I would go 'sorry, huh? Kak cakap apa?'
Then she would repeat it in exactly the same way.

'Saya tak faham langsung apa yang awak cakap.' I say in my head,
which comes out through my mouth as 'Hhm, Ya. Ok.'

Or if what she says is accompanied by a smile or laugh, I say 'hahaha.' in return.
That's how hard the Kedah malay slang was for me. But I think they liked me, so my method must have worked.


Back to Pierre. I think his slurring is unnatural and a put-on.


But I digressssssssss. A lot.


Cinta tak datang hanya sekali.
That's the theme of the movie.
The cinematography ( is that what you call it? I actually want it to mean the graphics) were wonderful. And the colours, they were very fitting to every scene and emotion. The music, I love. But the director's shooting skills were so good it was awful. I tell you I wondered more than once to myself if this was an artistic film or a horror movie instead. The accident scene was replayed at least 3 times.

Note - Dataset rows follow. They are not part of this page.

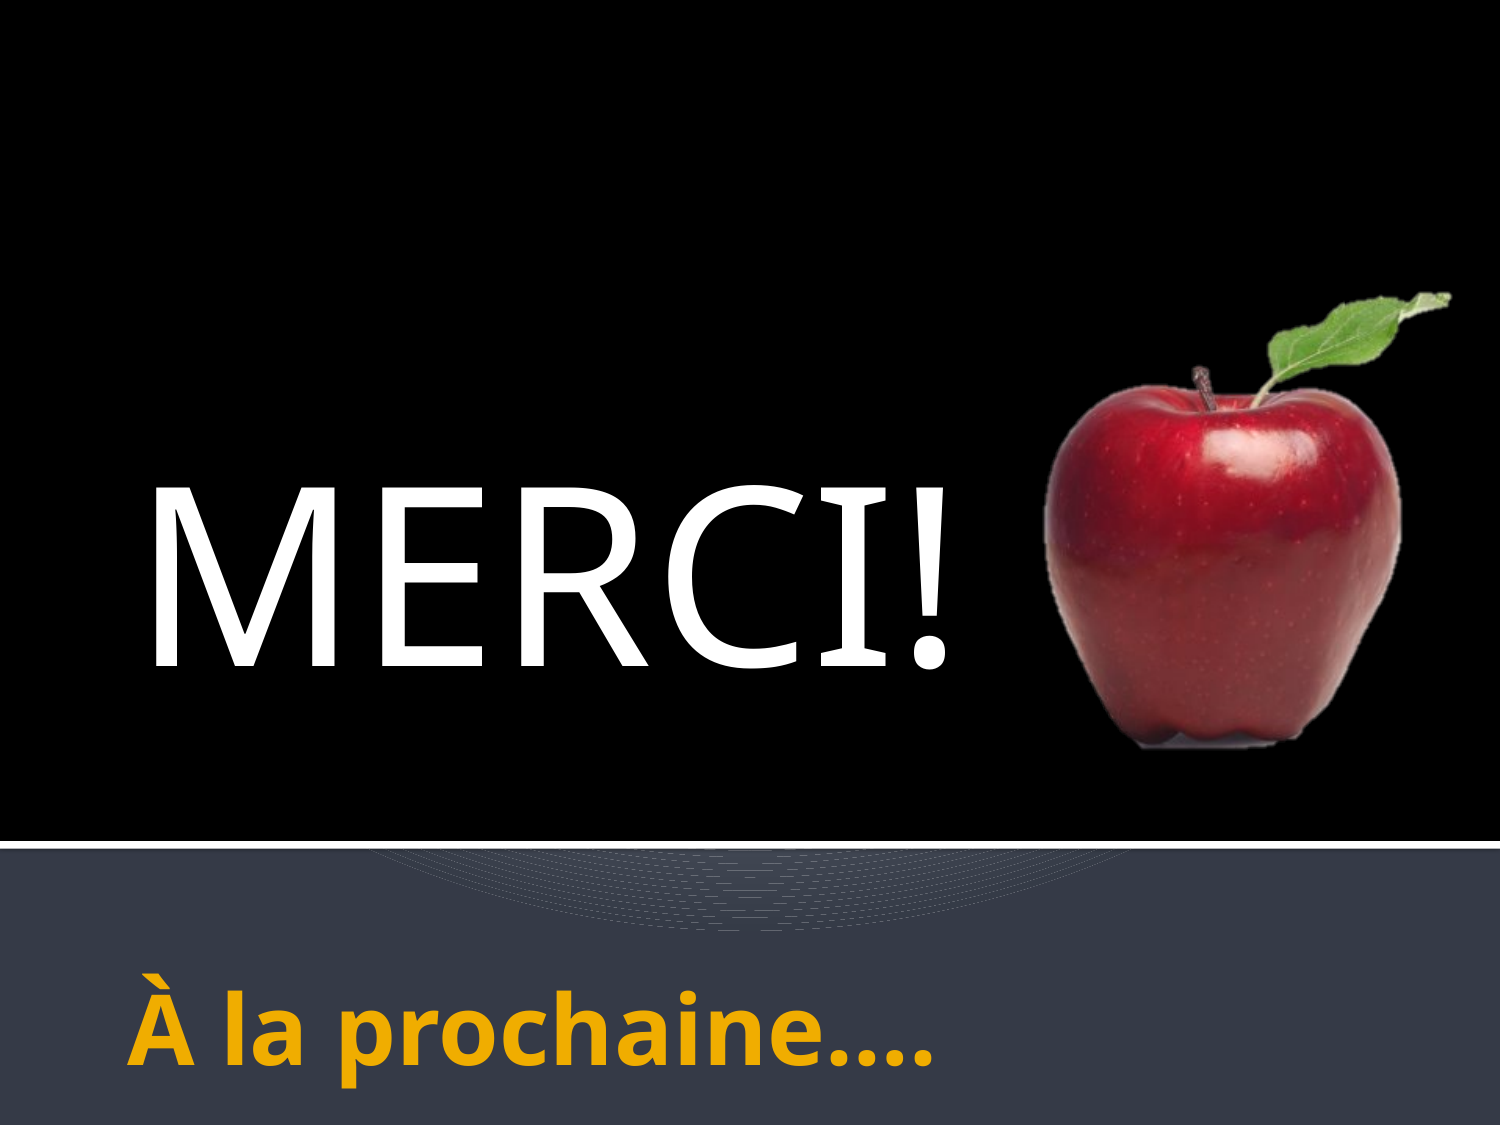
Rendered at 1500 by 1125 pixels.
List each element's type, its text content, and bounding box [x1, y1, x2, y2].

subtitle MERCI! [112, 299, 954, 716]
title À la prochaine…. [112, 850, 1438, 1125]
picture [960, 243, 1500, 788]
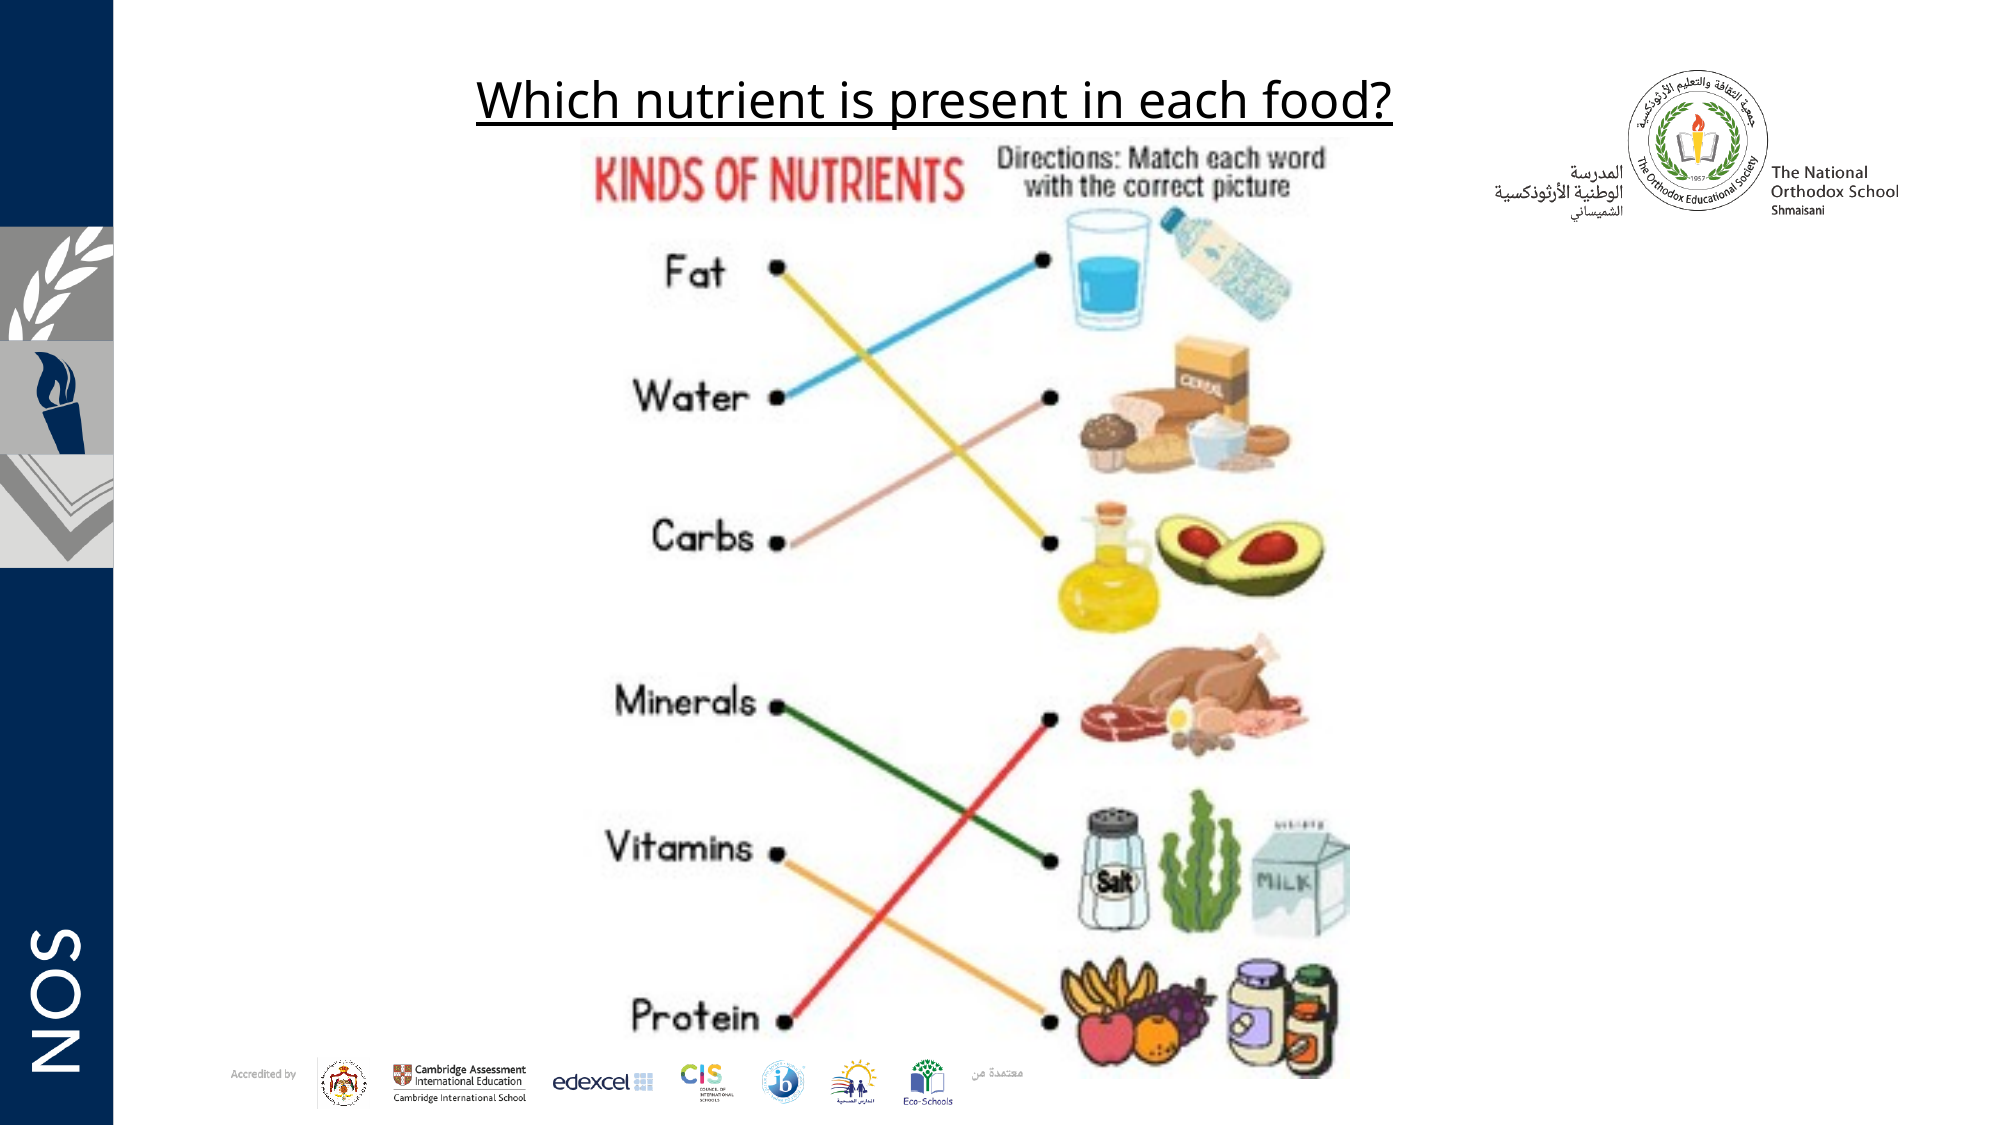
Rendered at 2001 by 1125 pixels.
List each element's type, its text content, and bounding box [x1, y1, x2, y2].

picture [0, 0, 1350, 1125]
picture [1495, 70, 1898, 222]
text_box Which nutrient is present in each food? [461, 61, 1483, 136]
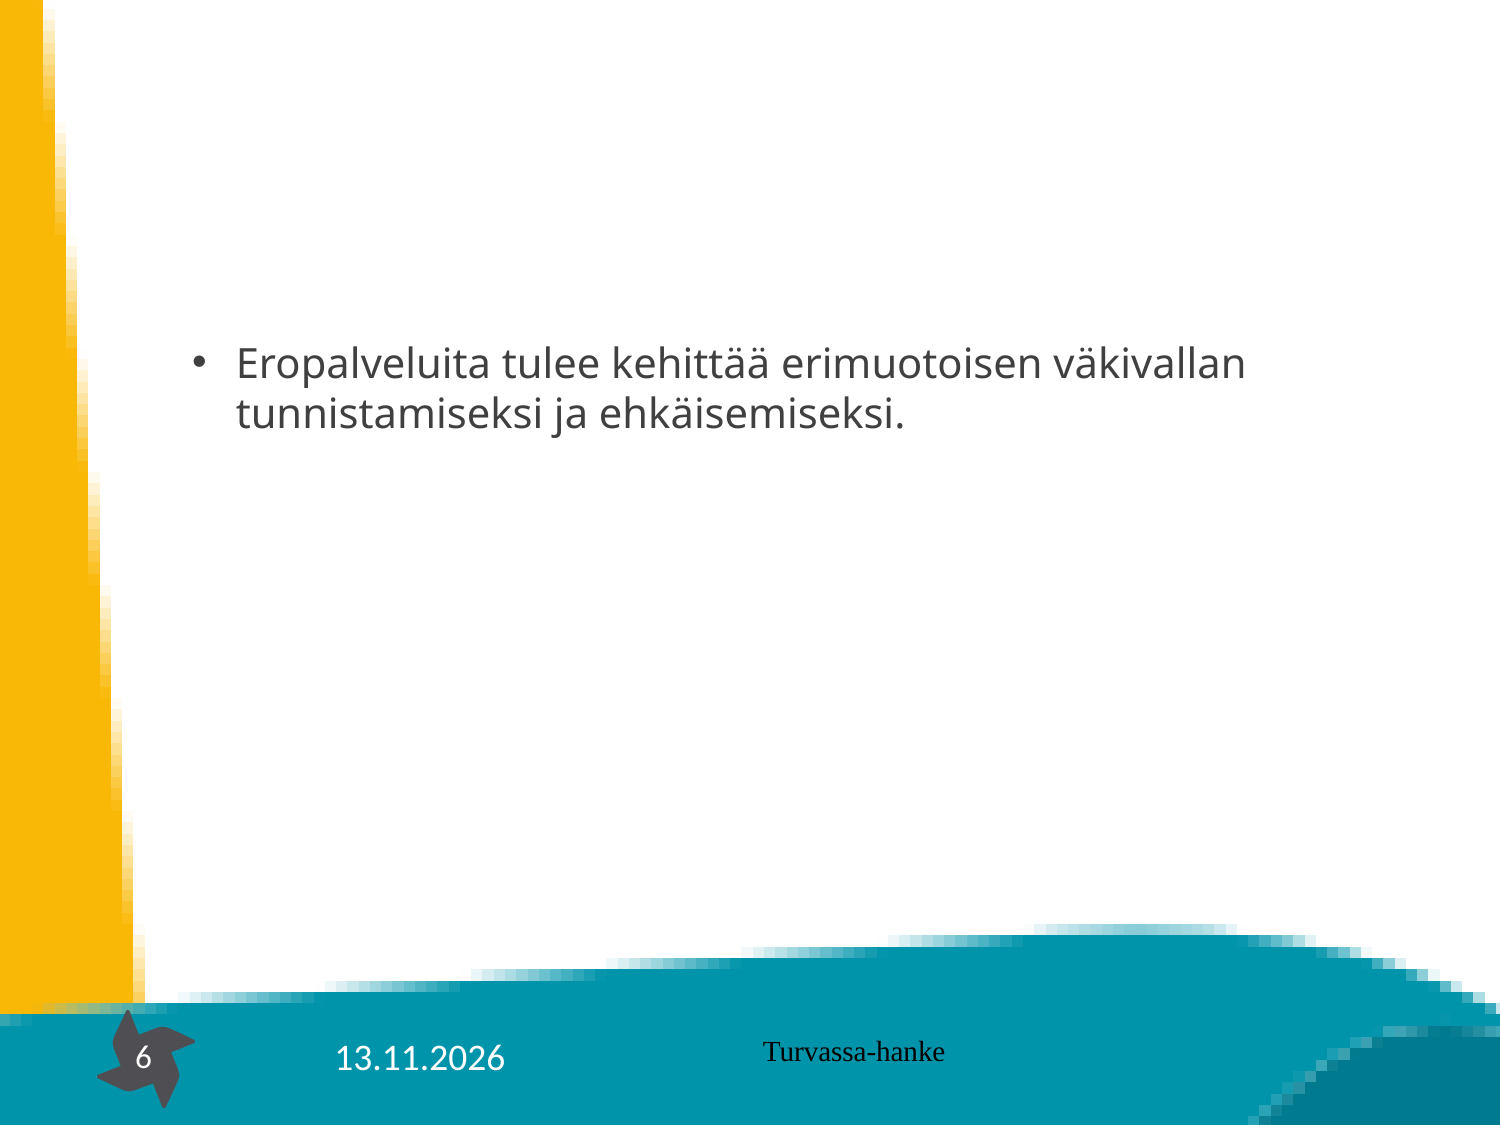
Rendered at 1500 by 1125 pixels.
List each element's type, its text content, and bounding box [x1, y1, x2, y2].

It was scary in a foreboding way and I didn't like it one bit.

Bang! *Body clothed in pink thrown on windscreen and tumbles onto the road*

Bang! *SUV rams straight into woman in car*


Stab! *blood oozes out from abdomen and man falls backwards from overhead bridge into river*

Man looks like dead fish floating while girlfriend starts walking away in a shocked daze.




But Sepi has a happy ending.
The characters are beautiful people, and their lives are beautiful too.
And beautiful too is the thread which holds the whole movie together: love.